The local area is desert, and so all the water, food, services, golf courses, swimming pools and so on are artificial, and only exist because of the huge input of cheap energy that is required to manage these kinds of things. Without air-conditioning for example, it is dubious that the gilded ones of the world will want to sit out a 48 Centigrade average summer temperature.
Cheap energy is coming to an end, which is precisely why the Emir wants to build this interesting folly. But does it not occur to anyone that the death of cheap oil means the death of cheap travel, which is what would make this kind of thing possible?

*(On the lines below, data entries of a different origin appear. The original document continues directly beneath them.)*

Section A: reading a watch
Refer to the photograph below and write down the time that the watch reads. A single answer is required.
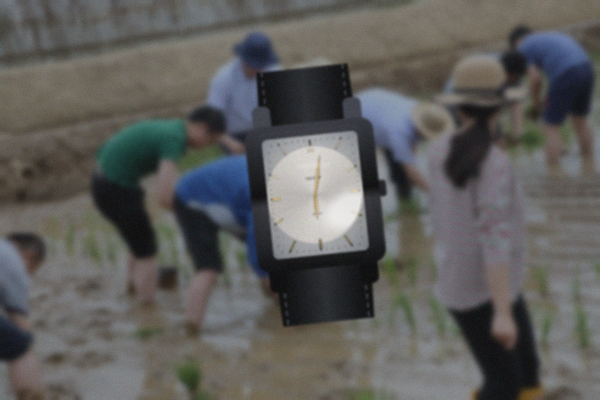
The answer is 6:02
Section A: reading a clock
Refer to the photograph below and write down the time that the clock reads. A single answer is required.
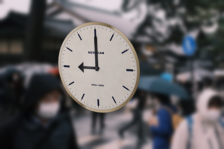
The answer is 9:00
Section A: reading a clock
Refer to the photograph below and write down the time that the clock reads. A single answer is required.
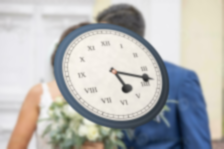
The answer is 5:18
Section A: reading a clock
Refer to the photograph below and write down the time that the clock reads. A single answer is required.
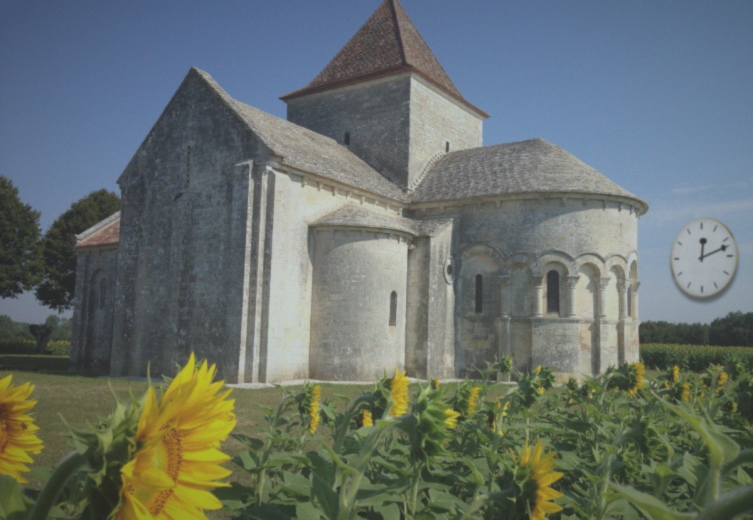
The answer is 12:12
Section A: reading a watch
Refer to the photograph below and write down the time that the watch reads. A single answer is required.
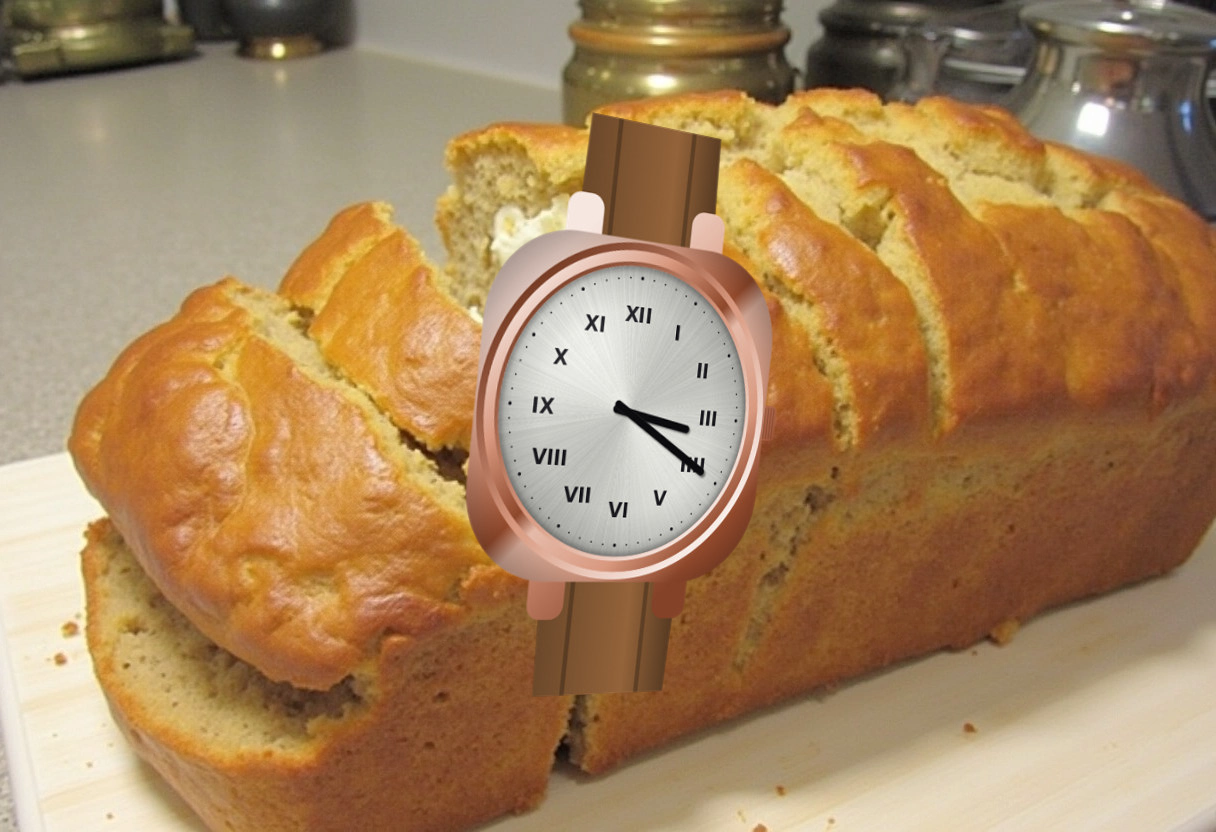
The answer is 3:20
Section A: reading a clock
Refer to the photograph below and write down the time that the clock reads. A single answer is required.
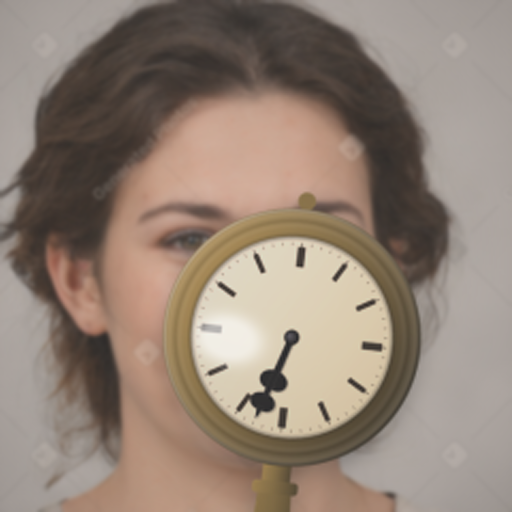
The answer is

The houses are built on sand in the middle of the sea, and so will not ever be independently stable or viable.
The high point of the local culture is the ability to go shopping for the same mega-mall brands that you get elsewhere, although admittedly, I imagine that this is going to be quite cheap, otherwise it is hard to see that this would be attractive.
In other words it is a kind of unrealistic mix of Las Vegas and Atlantis, that relies on a set of conditions, and the interest of a group of highly and super rich that might or might not come.
Finally, and this is the tin foil hat clincher for the whole thing, the whole area is in the terribly well-managed and stable Gulf region, where Iraq and Iran are squaring up to be very problematical, and also the gifting of 100,000 or so tonnes of Depleted Uranium in the countries opposite the development coastline, and at times upwind of them, may make this the most benighted real-estate development since, well, almost ever. If you want to read about the effects and scale of the problem to do with DU, and the real weapons of mass destruction program in the Middle East, check this one out. (Tin Foil Hat ON for this one…)
Besides, what rebel terrorist group in the region would possibly attack a seaward facing island of about five by three kilometres that faces out to sea, that is full of the world’s richest people, possible infidels to boot, and is entirely indefensible? Would you have thought of it?
Which is why I think that this will be the monument to our folly in the later twentieth and early twenty-first century. Generations removed from ours will be able to go there, if they still have the means, and stare around them at the high tide mark of our wilful self-destruction, assuming anything still exists.
If you buy a house there, Ozymandius House might be a good name.